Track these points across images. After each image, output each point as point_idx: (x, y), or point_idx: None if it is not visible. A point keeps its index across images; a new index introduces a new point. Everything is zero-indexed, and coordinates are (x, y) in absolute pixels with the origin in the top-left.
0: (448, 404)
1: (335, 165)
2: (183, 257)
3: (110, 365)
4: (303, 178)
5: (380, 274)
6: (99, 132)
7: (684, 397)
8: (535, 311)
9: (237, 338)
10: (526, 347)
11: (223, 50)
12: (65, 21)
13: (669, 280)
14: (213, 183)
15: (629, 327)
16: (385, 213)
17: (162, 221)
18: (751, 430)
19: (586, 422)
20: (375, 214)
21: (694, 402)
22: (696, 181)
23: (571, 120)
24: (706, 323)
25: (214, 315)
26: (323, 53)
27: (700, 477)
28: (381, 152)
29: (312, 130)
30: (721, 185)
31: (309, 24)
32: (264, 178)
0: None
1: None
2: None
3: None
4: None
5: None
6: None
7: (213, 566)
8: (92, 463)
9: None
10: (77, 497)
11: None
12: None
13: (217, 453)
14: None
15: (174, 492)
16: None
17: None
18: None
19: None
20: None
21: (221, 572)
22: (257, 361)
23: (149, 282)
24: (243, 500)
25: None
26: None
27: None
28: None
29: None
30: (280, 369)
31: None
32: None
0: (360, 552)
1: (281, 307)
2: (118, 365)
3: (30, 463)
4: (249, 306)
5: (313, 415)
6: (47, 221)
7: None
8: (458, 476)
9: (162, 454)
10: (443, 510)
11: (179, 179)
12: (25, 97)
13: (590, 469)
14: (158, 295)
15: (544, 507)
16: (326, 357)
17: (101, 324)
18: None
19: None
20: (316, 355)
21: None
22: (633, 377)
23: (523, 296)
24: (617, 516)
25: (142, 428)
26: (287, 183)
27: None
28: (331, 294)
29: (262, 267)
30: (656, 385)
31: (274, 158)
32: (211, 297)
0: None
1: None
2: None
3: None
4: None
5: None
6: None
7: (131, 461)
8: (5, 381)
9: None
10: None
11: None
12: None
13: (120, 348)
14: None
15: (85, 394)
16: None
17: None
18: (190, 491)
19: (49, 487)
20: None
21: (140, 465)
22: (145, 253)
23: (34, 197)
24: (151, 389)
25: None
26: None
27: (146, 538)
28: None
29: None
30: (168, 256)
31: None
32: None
++++++++++++++++++++
### Work to complete
Print every line of the records above again, unchanged and in the same order.

### Exercise solution
Track these points across images. After each image, output each point as point_idx: (x, y), or point_idx: None if it is not visible. A point keeps its index across images; a new index introduces a new point. Everything is zero-indexed, and coordinates are (x, y) in absolute pixels with the origin in the top-left.
0: (448, 404)
1: (335, 165)
2: (183, 257)
3: (110, 365)
4: (303, 178)
5: (380, 274)
6: (99, 132)
7: (684, 397)
8: (535, 311)
9: (237, 338)
10: (526, 347)
11: (223, 50)
12: (65, 21)
13: (669, 280)
14: (213, 183)
15: (629, 327)
16: (385, 213)
17: (162, 221)
18: (751, 430)
19: (586, 422)
20: (375, 214)
21: (694, 402)
22: (696, 181)
23: (571, 120)
24: (706, 323)
25: (214, 315)
26: (323, 53)
27: (700, 477)
28: (381, 152)
29: (312, 130)
30: (721, 185)
31: (309, 24)
32: (264, 178)
0: None
1: None
2: None
3: None
4: None
5: None
6: None
7: (213, 566)
8: (92, 463)
9: None
10: (77, 497)
11: None
12: None
13: (217, 453)
14: None
15: (174, 492)
16: None
17: None
18: None
19: None
20: None
21: (221, 572)
22: (257, 361)
23: (149, 282)
24: (243, 500)
25: None
26: None
27: None
28: None
29: None
30: (280, 369)
31: None
32: None
0: (360, 552)
1: (281, 307)
2: (118, 365)
3: (30, 463)
4: (249, 306)
5: (313, 415)
6: (47, 221)
7: None
8: (458, 476)
9: (162, 454)
10: (443, 510)
11: (179, 179)
12: (25, 97)
13: (590, 469)
14: (158, 295)
15: (544, 507)
16: (326, 357)
17: (101, 324)
18: None
19: None
20: (316, 355)
21: None
22: (633, 377)
23: (523, 296)
24: (617, 516)
25: (142, 428)
26: (287, 183)
27: None
28: (331, 294)
29: (262, 267)
30: (656, 385)
31: (274, 158)
32: (211, 297)
0: None
1: None
2: None
3: None
4: None
5: None
6: None
7: (131, 461)
8: (5, 381)
9: None
10: None
11: None
12: None
13: (120, 348)
14: None
15: (85, 394)
16: None
17: None
18: (190, 491)
19: (49, 487)
20: None
21: (140, 465)
22: (145, 253)
23: (34, 197)
24: (151, 389)
25: None
26: None
27: (146, 538)
28: None
29: None
30: (168, 256)
31: None
32: None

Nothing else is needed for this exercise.